On January 15, 2025, Vital Energy announced plans to release its fourth-quarter and full-year 2024 financial results after market close on February 19, 2025, followed by a conference call on February 20, 2025, to discuss these results. This announcement highlights the company’s ongoing commitment to transparency and engagement with stakeholders regarding its financial and operating performance, potentially impacting investor relations and market perception.

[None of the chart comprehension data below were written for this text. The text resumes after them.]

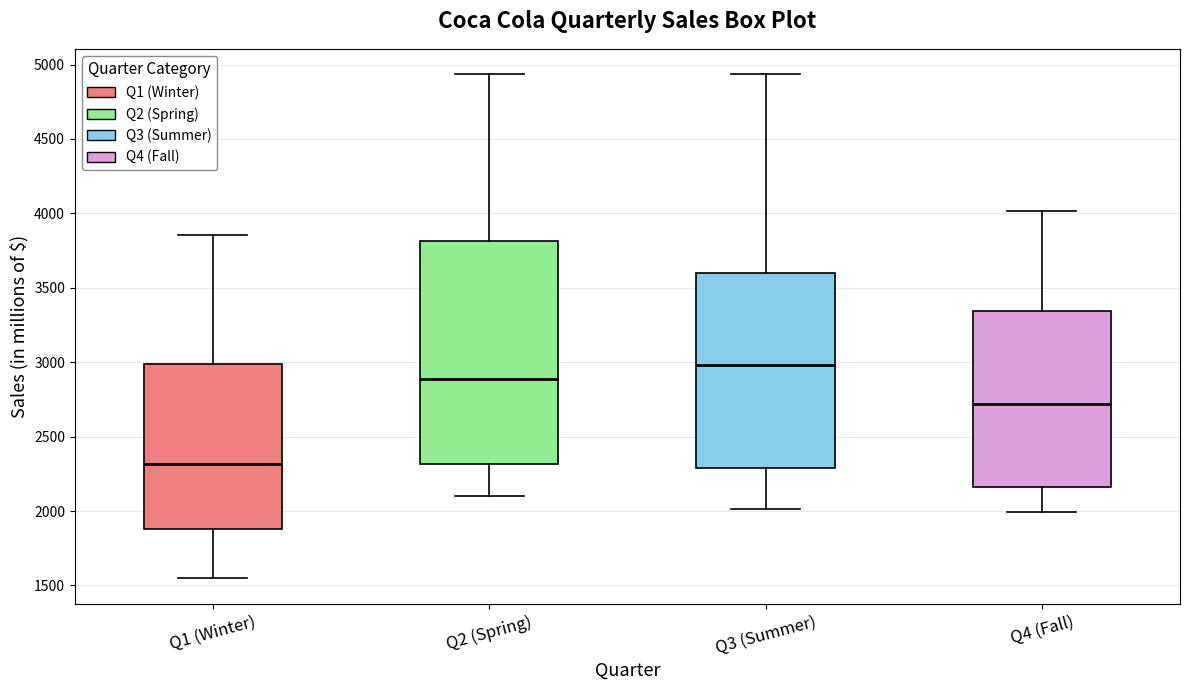

Which box is the tallest, from its lower edge to its upper edge?

Q2 (Spring)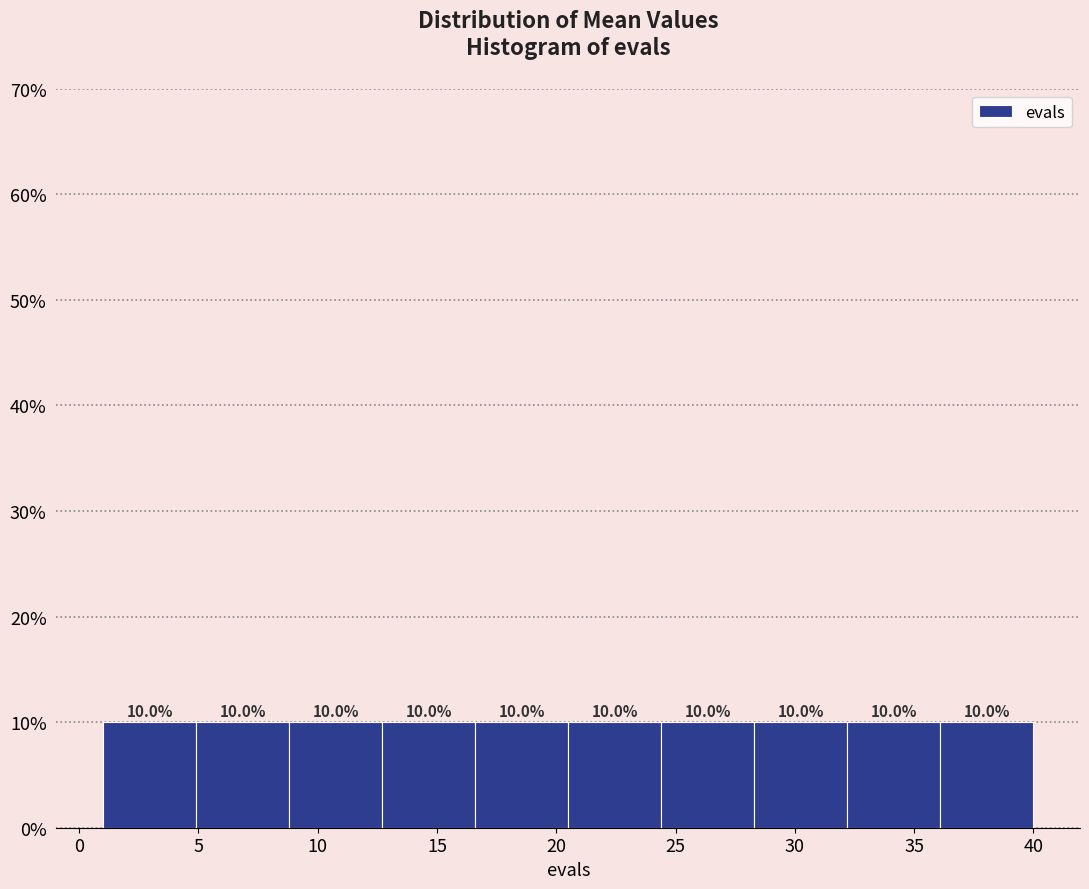

Reading left to right, list every bar in this chart as the range it spans on the x-axis followed by its height. The bar edges are not printed on the chart, so give them approximately, as read against the axis.

1.0 to 4.9: 10.0
4.9 to 8.8: 10.0
8.8 to 12.7: 10.0
12.7 to 16.6: 10.0
16.6 to 20.5: 10.0
20.5 to 24.4: 10.0
24.4 to 28.3: 10.0
28.3 to 32.2: 10.0
32.2 to 36.1: 10.0
36.1 to 40.0: 10.0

Executive/Board ChangesBusiness Operations and Strategy
Vital Energy Updates Executive Compensation Plans
Positive
Dec 13, 2024

Vital Energy, Inc. has approved amendments to its Omnibus Equity Incentive Plan and Change in Control Executive Severance Plan to align with current market practices. Key changes include updating definitions related to ‘change in control’ and ‘good reason’, increasing severance payouts for certain executives, and extending health coverage following a qualifying event, which could enhance the company’s attractiveness to stakeholders and align its operational policies with market standards.

Glossary
OutperformA stock rated as "Outperform" is expected to perform better than the overall market or a specific benchmark over the near-to-medium term. This rating suggests that the stock is likely to deliver higher returns compared to the average returns of other stocks in the same sector or market index. Investors might consider this stock a good buying opportunity.
NeutralA stock rated as "Neutral" is expected to perform in line with the overall market or a specific benchmark. This rating indicates that the stock is neither particularly attractive nor unattractive for investment. Investors may consider holding onto the stock, as it is not expected to either significantly outperform or underperform the market.
UnderperformA stock rated as "Underperform" is expected to perform worse than the overall market or a specific benchmark over the near-to-medium term. This rating suggests that the stock may deliver lower returns compared to the average returns of other stocks in the same sector or market index. Investors might consider selling the stock or avoiding it as an investment.

Disclaimer

This AI Analyst Stock Report is automatically generated by our AI systems using advanced algorithms and publicly available financial, technical, and market data. While the information provided aims to be accurate and insightful, it is intended for informational purposes only and should not be considered financial advice. Any content created by an AI (Artificial Intelligence) system may contain inaccuracies and/or contain errors. Investing in stocks carries inherent risks, and past performance is not indicative of future results. This report does not account for your personal financial circumstances, objectives, or risk tolerance. Always conduct your own research or consult with a qualified financial advisor before making investment decisions. The analysis and recommendations provided are based on historical and current data and may not fully reflect future market conditions or unexpected developments. Neither the creators of this report nor its affiliated entities guarantee the accuracy, completeness, or reliability of the information presented. Use this report at your own discretion and risk.